McSlarrow posited that all this stems from Martin's personal crusade to bring a la carte cable pricing to the market. Since taking over as chairman, Martin has pushed the cable industry to sell individual TV channels instead of entire packages of channels that he claims forces people to pay for channels they don't want to watch. The cable industry says that opening up the pricing model in such a way would increase prices for consumers.
McSlarrow said that if the cable industry had voluntarily adopted this new pricing model from the beginning, it wouldn't be facing the long list of issues it faces now in front of the commission.
"There is no question in my mind and (Martin) has been very clear that his primary agenda is a la carte," McSlarrow said. "He doesn't have the ability to change it directly. But there is no question in my mind that the array of items that have been brought before the commission are designed to pressure the cable industry."
The FCC issued a statement after the conference call defending itself. The commission said that it is simply looking out for the best interest of consumers, who have seen cable prices increase over the past 10 years while pricing for telecom services has declined.

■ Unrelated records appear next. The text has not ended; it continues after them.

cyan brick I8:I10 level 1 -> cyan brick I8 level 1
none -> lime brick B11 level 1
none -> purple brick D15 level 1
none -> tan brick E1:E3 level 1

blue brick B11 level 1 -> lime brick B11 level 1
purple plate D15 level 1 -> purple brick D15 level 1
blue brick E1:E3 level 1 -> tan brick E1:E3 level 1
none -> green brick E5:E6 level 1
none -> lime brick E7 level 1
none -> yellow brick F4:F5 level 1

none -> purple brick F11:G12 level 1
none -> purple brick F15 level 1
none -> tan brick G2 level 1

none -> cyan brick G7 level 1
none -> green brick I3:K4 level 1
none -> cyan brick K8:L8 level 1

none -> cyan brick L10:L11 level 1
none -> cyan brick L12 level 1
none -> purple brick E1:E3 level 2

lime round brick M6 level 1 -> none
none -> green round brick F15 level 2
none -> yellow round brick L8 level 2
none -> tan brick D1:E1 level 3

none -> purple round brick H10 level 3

"Our focus is not on the welfare of a particular industry but the welfare of consumers and ensuring they receive the benefits of competition in the form of lower prices, more choice and better services," the statement said. "Consumers have not seen those benefits from cable. The average cost of cable has almost doubled from 1995 to 2005, increasing 93 percent, while the cost of other communication services fell. The cable industry needs more competition and we will continue to act to bring more competition and its benefits to consumers."
In a statement issued after the FCC released its own, McSlarrow said the FCC's analysis is flawed.
"The chairman's office continues to offer a tired and false analysis of price and value for cable video subscribers, based on surveys 10 years ago when consumers only paid for an average of 45 analog channels," he said. "A real analysis of cable prices shows that consumers are watching more and paying less for that viewing time."
All of this back and forth comes as the FCC is set to release its yearly report on the state of competition in the pay television market.
Newspapers, such as The Wall Street Journal, have reported that sources say that the next review will show cable crossing a critical threshold in penetration that will give the FCC sweeping power to regulate the industry to ensure sufficient diversity on the airwaves.
The Wall Street Journal has reported that Martin plans to use this authority to argue for a steep decline in the rates the cable industry is permitted to charge programmers. Martin has said that he would like to see rates lower to allow minority and women groups the opportunity to access airwaves.
The threshold that could be crossed is called the 70/70 rule. And it refers to a section of the 1984 Cable Act that states if 70 percent of U.S. households have access to cable systems with 36 or more active channels, and 70 percent of those households actually subscribe to cable, then a threshold has been reached and the FCC can take action to promote diversity on the airwaves.
The cable industry says that the threshold has not been met. McSlarrow pointed to the FCC's report from last year that concluded the threshold had not yet been met. He also pointed to the growing number of households now getting their TV service from satellite providers.
McSlarrow said on the conference call that if the FCC deems it has passed this threshold that it could open the floodgates for even more trouble for the cable industry.
"What we're worried about is that it would be used as a justification for any new regulation," he said. "And the FCC would have roving authority to do whatever they wanted."
The FCC report is expected within the next month.